Governments at all levels have been expressing concern about Canada’s threatened food security and claim to want Canadian consumers to obtain more of their food from local farmers. These governments have also been expressing concern about GHG emissions generated by the tens of thousands of trucks needed to transport foreign food to Canada. They are constantly reminding us of the vulnerability of foreign supply chains. Politicians in the Lower Mainland, Victoria and Ottawa have all been saying we need to keep scarce local farmland for local farmers.
The property is owned by the federal government and managed by Innovation, Science & Economic Development Canada (ISED). It was declared surplus to ISED’s program requirements in 2016. Public Services & Procurement Canada (PSPC) has been engaged to dispose of the property. PSPC is about to solicit Expressions of Interest from federal departments, Crown corporations, provinces, municipalities and Indigenous groups before offering the land for sale to the public.

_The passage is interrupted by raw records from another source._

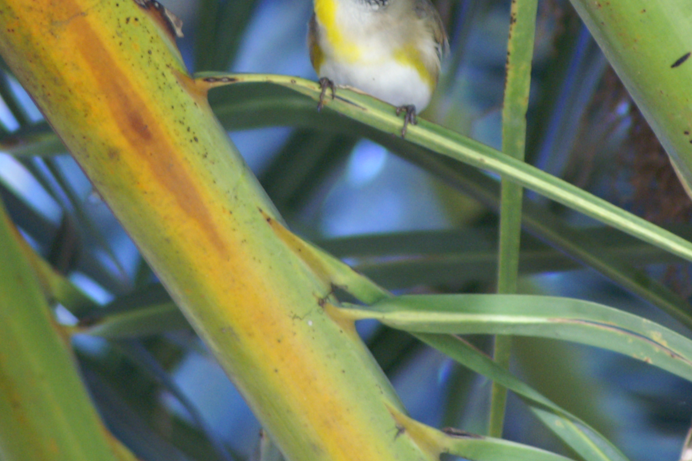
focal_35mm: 793
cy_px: 27
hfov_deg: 2.6
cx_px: 401
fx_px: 15232
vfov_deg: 1.7
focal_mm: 250
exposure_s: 1/160
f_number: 5.6
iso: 800
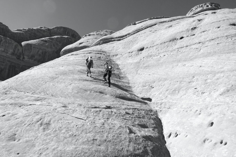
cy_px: 78
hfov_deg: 73.7
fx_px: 157
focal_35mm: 24
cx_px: 118
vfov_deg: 53.1
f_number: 11
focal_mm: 8.8
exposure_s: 1/400
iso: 250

A petition has been launched at change.org/savethefarmland calling on all levels of government to keep this unique parcel of agricultural land in farming forever.
The website www.beautifulbrookswood.com/history also has helpful background information on the situation.

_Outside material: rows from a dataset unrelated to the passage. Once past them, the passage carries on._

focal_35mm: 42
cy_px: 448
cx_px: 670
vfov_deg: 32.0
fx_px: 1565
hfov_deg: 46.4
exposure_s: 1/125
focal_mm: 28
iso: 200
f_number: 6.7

- The 300-acre parcel consists of 220 acres in potatoes, carrots, cabbage and squash, and 80 acres in forests and streams.
- The farmland is exceptionally sandy, well-drained, enjoys its own unique microclimate. This allows for early crops production. Western Canada’s earliest potatoes, carrots and cabbage have been produced from the land for decades.

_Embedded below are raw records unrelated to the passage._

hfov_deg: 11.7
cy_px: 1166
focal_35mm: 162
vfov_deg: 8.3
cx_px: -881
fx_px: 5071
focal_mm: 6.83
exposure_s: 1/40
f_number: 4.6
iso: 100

- From May to early July, 25-50% of BC’s local potatoes, carrots, cabbage come from this one parcel alone (depending on the crop and year).
- An estimated 30 and 50 million servings of fresh, nutritious vegetables are produced annually. Enough for one serving for every Metro Vancouverite for 2-3 weeks.
- Retailers, farmers markets, restaurants and foodbanks across the province depend on this produce. By July, the produce reaches all Western Canada.
- Due to its ability to produce crops so early, food from this parcel directly displaces foreign imports from the United States and Mexico.
- This parcel is at the core of BC’s food supply from May to early July. No other parcel produces so much of BC’s local field vegetable supply at this time of year.
Relevant Government Policies and recommendations
Preserving this parcel for agriculture, forests and streams would be complementary to several government commitments and policy recommendations including:
The City of Surrey’s “Declaration of Climate Emergency”.
Surrey’s “Biodiversity Conservation Strategy” that identifies this area as a key biodiversity HUB with links to “Green Infrastructure Network” corridors throughout Surrey and Langley.
The federal government’s initiative to implement urban parks across Canada.
The BC Government’s CleanBC “Roadmap to 2030”.
Metro Vancouver’s commitments to protect farmland and green space.
The BC Government’s Ministry of Agriculture & Food Service Plan.
The BC Government’s “Grow BC, Feed BC, Buy BC” program.
The Government of Canada’s commitment to achieving the United Nations Sustainable Development goal of zero hunger and food security by 2030.
Agriculture Canada’s “Food Policy for Canada” which aims to make Canadian food the top choice at home and abroad.
Pacific Institute for Climate Solutions’ recommendation to reduce BC’s reliance on California produced food.
The recommendations to protect farmland by BC’s Food Security Task Force.